The Magisterium of the Catholic Church maintains that IVF does not respect the human dignity of the individual parents or the embryos created through IVF.
During fertilization and implantation, embryos that are considered to be unviable are either “discarded,” used for scientific research, or frozen indefinitely. These standard practices violate the dignity of the human person, whose life begins at conception.
The Church’s top doctrinal office issued an “Instruction on Respect for Human Life in Its Origin.” The document, titled “Donum Vitae” (“The Gift of Life”), explains the morality surrounding IVF.
The “fruit of human generation, from the first moment of its existence, that is to say from the moment the zygote has formed, demands the unconditional respect that is morally due to the human being in his bodily and spiritual totality,” the document states:
The human being is to be respected and treated as a person from the moment of conception; and therefore from that same moment his rights as a person must be recognized, among which in the first place is the inviolable right of every innocent human being to life.
The United States Conference of Catholic Bishops (USCCB) further outlined the moral issues and clinical issues surrounding IVF, eugenics, and cloning in a document available on the USCCB website.

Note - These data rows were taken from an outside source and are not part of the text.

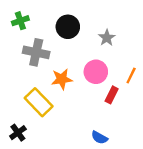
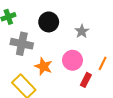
orange star: (62, 79) -> (44, 66), turned 30

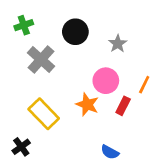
gray cross: (22, 44) -> (41, 60), turned 30
orange star: (44, 66) -> (87, 104), moved

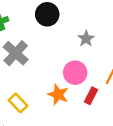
black circle: (75, 32) -> (47, 14), moved
yellow rectangle: (44, 114) -> (18, 103), size x0.7

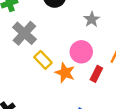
yellow rectangle: (18, 103) -> (43, 60), moved

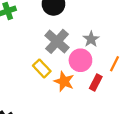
gray star: (92, 19) -> (91, 39), moved
gray cross: (24, 33) -> (57, 41), moved

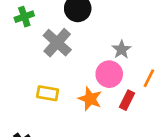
gray cross: (57, 41) -> (57, 43), moved
yellow rectangle: (42, 68) -> (48, 93), moved, turned -36

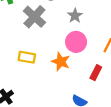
gray star: (122, 49) -> (75, 16), moved
red rectangle: (127, 100) -> (96, 73), moved

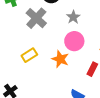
yellow rectangle: (27, 57) -> (29, 55), turned -42

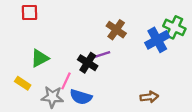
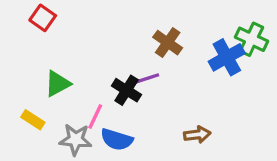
red square: (30, 13) -> (43, 18), turned 36
brown arrow: (149, 97) -> (197, 135), moved

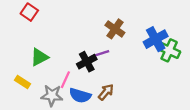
green cross: (251, 39) -> (169, 50), moved
black cross: (127, 90) -> (87, 62), turned 30
brown arrow: (197, 135) -> (106, 92), moved, turned -42

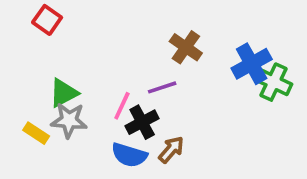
black cross: (87, 62) -> (142, 122), moved
pink line: (65, 80) -> (122, 106), moved
gray star: (52, 95) -> (69, 120), moved

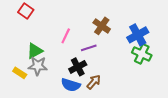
green cross: (274, 82) -> (142, 54), moved
pink line: (122, 106) -> (66, 36), moved

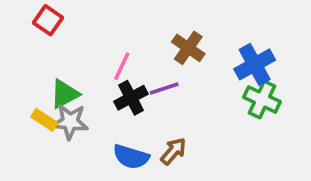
black cross: (78, 67) -> (131, 98), moved
yellow rectangle: (20, 73) -> (44, 120), moved

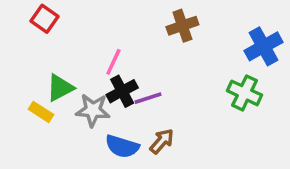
brown cross: (188, 48) -> (182, 26), moved, turned 36
blue cross: (255, 64) -> (264, 46), moved
purple line: (164, 88) -> (148, 98), moved
gray star: (70, 122) -> (93, 110), moved

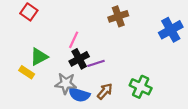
green cross: (245, 93) -> (141, 87), moved
gray star: (93, 110) -> (66, 83), moved

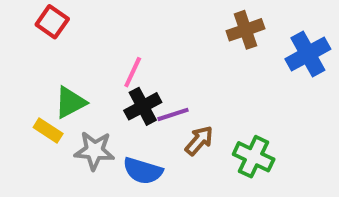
brown cross: (118, 16) -> (245, 30), moved
gray star: (66, 83) -> (94, 151), moved
brown arrow: (105, 91) -> (199, 141), moved

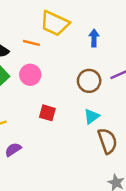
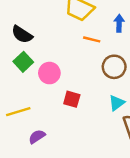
orange line: (31, 43) -> (92, 39), moved
pink circle: (30, 75) -> (49, 73), moved

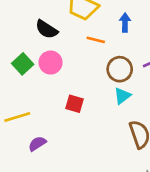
black semicircle: (22, 34) -> (47, 29), moved
pink circle: (49, 73) -> (51, 63), moved
cyan triangle: (117, 103) -> (122, 96), moved

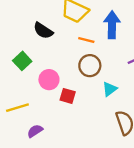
blue arrow: (125, 23) -> (112, 25), size x1.6
pink circle: (51, 63) -> (49, 80), moved
brown circle: (120, 69) -> (90, 66), moved

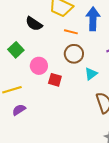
purple semicircle: (35, 131) -> (19, 110), moved

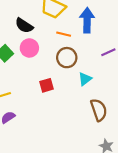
pink circle: (39, 66) -> (29, 48), moved
red square: (55, 80) -> (46, 85), turned -32

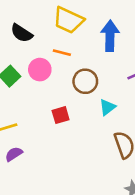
black semicircle: (24, 26) -> (22, 33), moved
orange line: (64, 34) -> (62, 53), moved

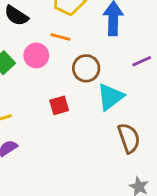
cyan triangle: (107, 107) -> (110, 97), size x1.5

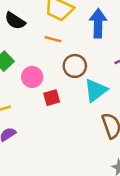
pink circle: (36, 56) -> (32, 77), moved

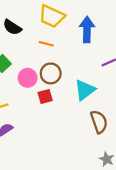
brown circle: (75, 66) -> (51, 73), moved

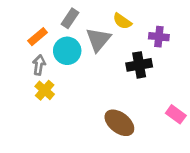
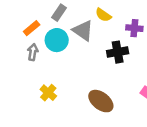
gray triangle: (98, 40) -> (83, 31), turned -35
yellow cross: (45, 90) -> (48, 93), moved

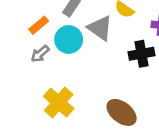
gray arrow: (33, 52) -> (40, 54), turned -140
yellow cross: (48, 93) -> (59, 102), size x1.5

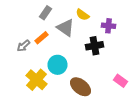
orange rectangle: (39, 25) -> (42, 38), moved
cyan circle: (69, 40) -> (58, 65), moved

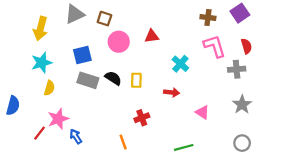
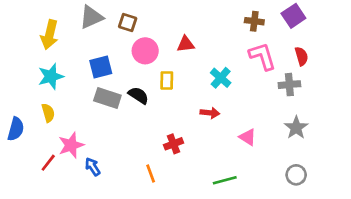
yellow rectangle: (136, 80) -> (167, 80), moved
yellow semicircle: (49, 88) -> (48, 113), moved, turned -32

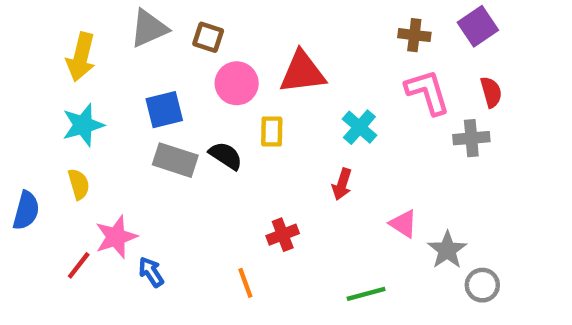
red triangle: (186, 44) -> (302, 72), size x1.6
red arrow: (210, 113) -> (342, 184), turned 102
gray star: (296, 128) -> (447, 250), moved

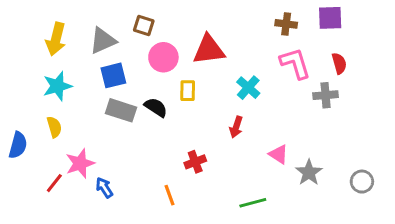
purple square: (478, 26) -> (330, 18), turned 32
gray triangle: (149, 28) -> (103, 41), moved
gray circle: (482, 285) -> (362, 182), moved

“No human being can ‘create’ the image of God,” the bishops stated. “That is why we say that human beings ‘procreate’ with God.”
Hope
For those wishing to become parents, the Saint Paul VI Institute offers alternatives to IVF like NaPro that align with the Catholic faith. Life-affirming healthcare and technology are out there, and the Church supports natural fertility regulation and natural family planning (NFP) to help families “be fruitful and multiply.”

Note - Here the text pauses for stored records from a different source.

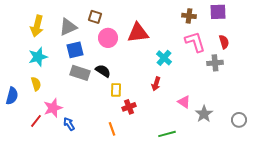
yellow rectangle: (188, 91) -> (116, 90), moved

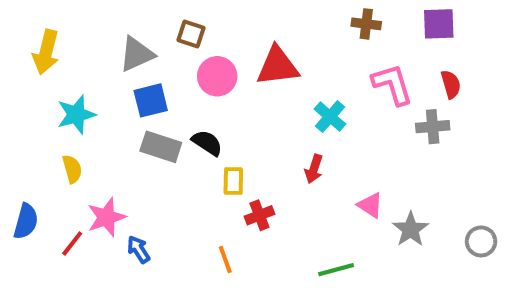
brown cross: (189, 16) -> (366, 24), moved
yellow arrow: (37, 26) -> (46, 52), moved
blue semicircle: (12, 96) -> (26, 221), moved

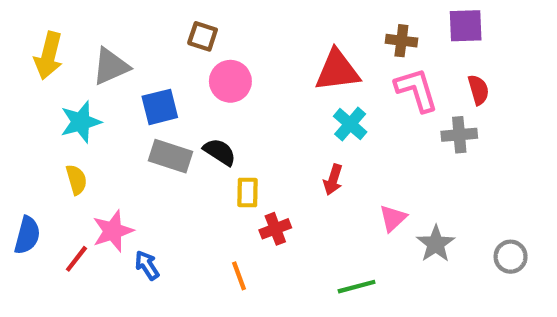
brown cross: (366, 24) -> (401, 41), moved
gray triangle: (137, 54) -> (111, 66), moved
red triangle: (278, 66) -> (337, 71), moved
pink triangle: (370, 205) -> (393, 218), turned 44

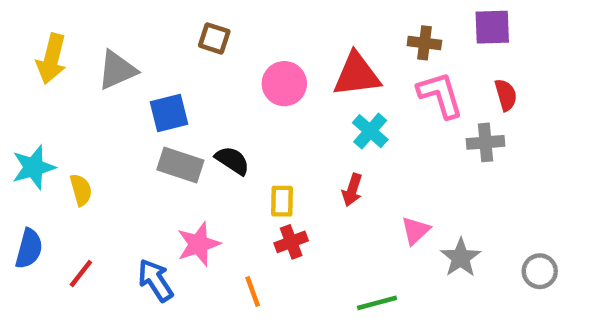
pink circle: (230, 81) -> (284, 84), moved
cyan star: (81, 122) -> (33, 167), moved
yellow rectangle: (247, 192) -> (282, 201), moved
pink star: (113, 231) -> (198, 244), moved
blue arrow: (147, 265) -> (155, 280), size x1.4

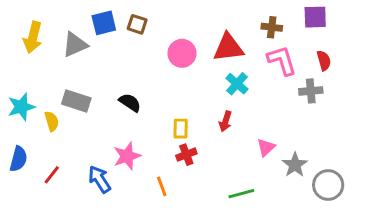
blue square: (169, 113) -> (104, 23), moved
black semicircle: (232, 160) -> (130, 102), moved
gray rectangle: (180, 165) -> (76, 101), moved
gray circle: (540, 271) -> (328, 185), moved, size x1.4

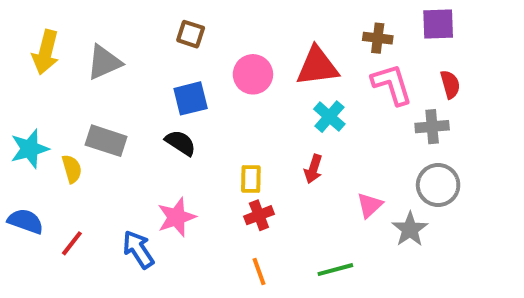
blue square: (104, 23) -> (191, 98), moved
blue semicircle: (18, 159) -> (26, 221), turned -85
gray circle: (328, 185) -> (438, 185), moved
orange line: (162, 186) -> (259, 272), moved

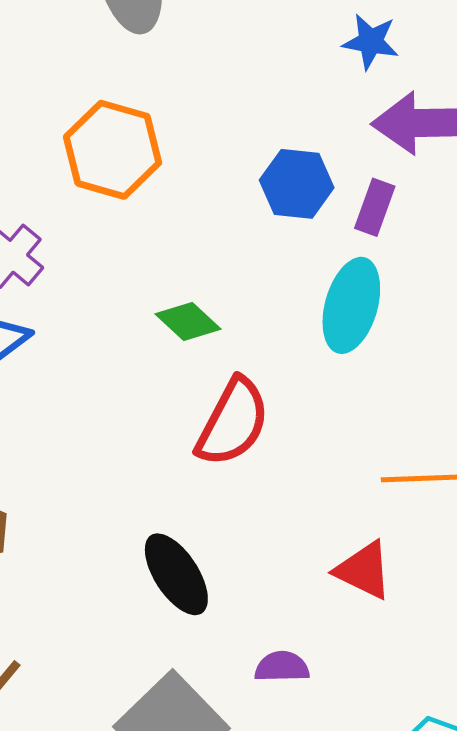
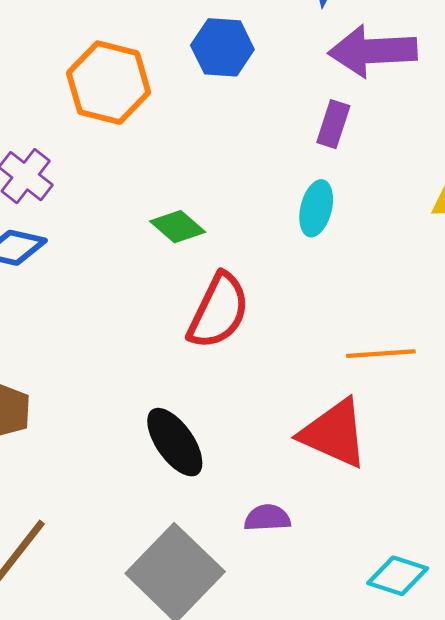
blue hexagon: (297, 184) -> (222, 47), moved
cyan ellipse: (351, 305) -> (316, 208), size x0.7
red triangle: (364, 570) -> (334, 433), size x1.4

The Catholic Church approves NaProTECHNOLOGY (Natural Procreative Technology) for the treatment and identification of fertility issues.
“NaPro is a major scientific breakthrough—the results of 30 years of scientific research—that involves medical and surgical treatments that cooperate completely with a woman’s reproductive system,” the Catholic Business Journal reported. “NaPro Technology is a method approved by the Catholic Church by which couples can achieve pregnancy based on a woman’s fertility cycles.”

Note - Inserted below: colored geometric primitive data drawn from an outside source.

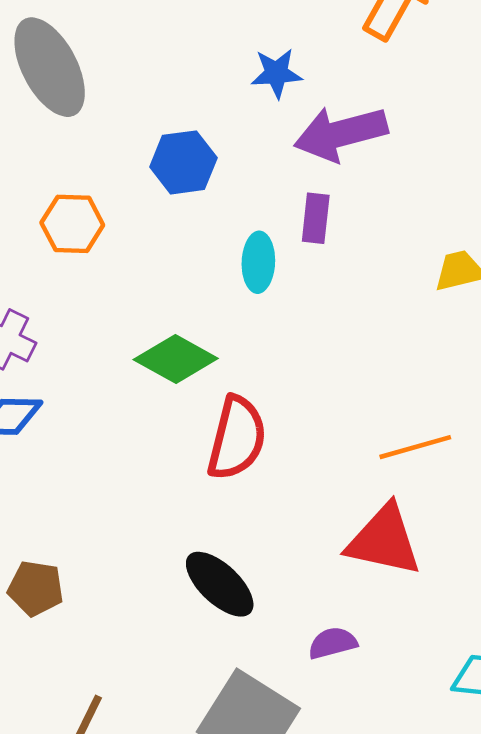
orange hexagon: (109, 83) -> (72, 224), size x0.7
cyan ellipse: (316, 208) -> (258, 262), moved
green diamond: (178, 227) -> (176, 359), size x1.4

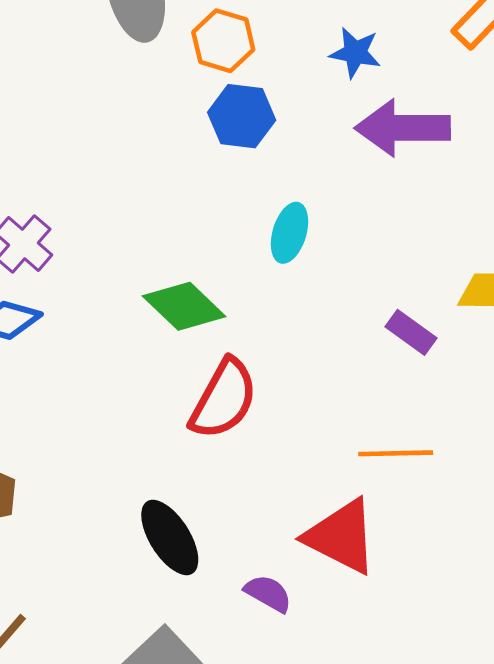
purple rectangle: (316, 218) -> (411, 332), moved, turned -75
orange hexagon: (72, 224) -> (223, 41), moved
purple semicircle: (333, 643) -> (268, 593), moved, turned 30

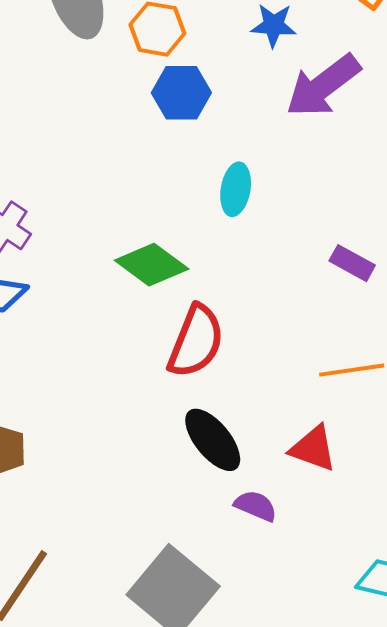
purple arrow: (403, 128) -> (323, 86), turned -30
black ellipse: (170, 537) -> (213, 440), moved
red triangle: (341, 537) -> (313, 448), size x0.7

According to a developer of the technology,
NaProTECHNOLOGY works cooperatively with the procreative and gynecologic systems. When these systems function abnormally, NaProTECHNOLOGY identifies the problems and cooperates with the menstrual and fertility cycles that correct the condition, maintain the human ecology, and sustain the procreative potential.
Doctors across the country, like Dr. Michael Kloess from Our Lady of Hope Clinic in Madison, Wisconsin, have helped many Catholic families grow their families through NaPro and NFP.
“We find that many women who suffer from infertility often feel pressure to abandon their religious beliefs when trying to achieve pregnancy,” Kloess explained. “We are committed to providing natural and morally acceptable medical alternatives to infertility and gynecological health issues within the Christian health care tradition.”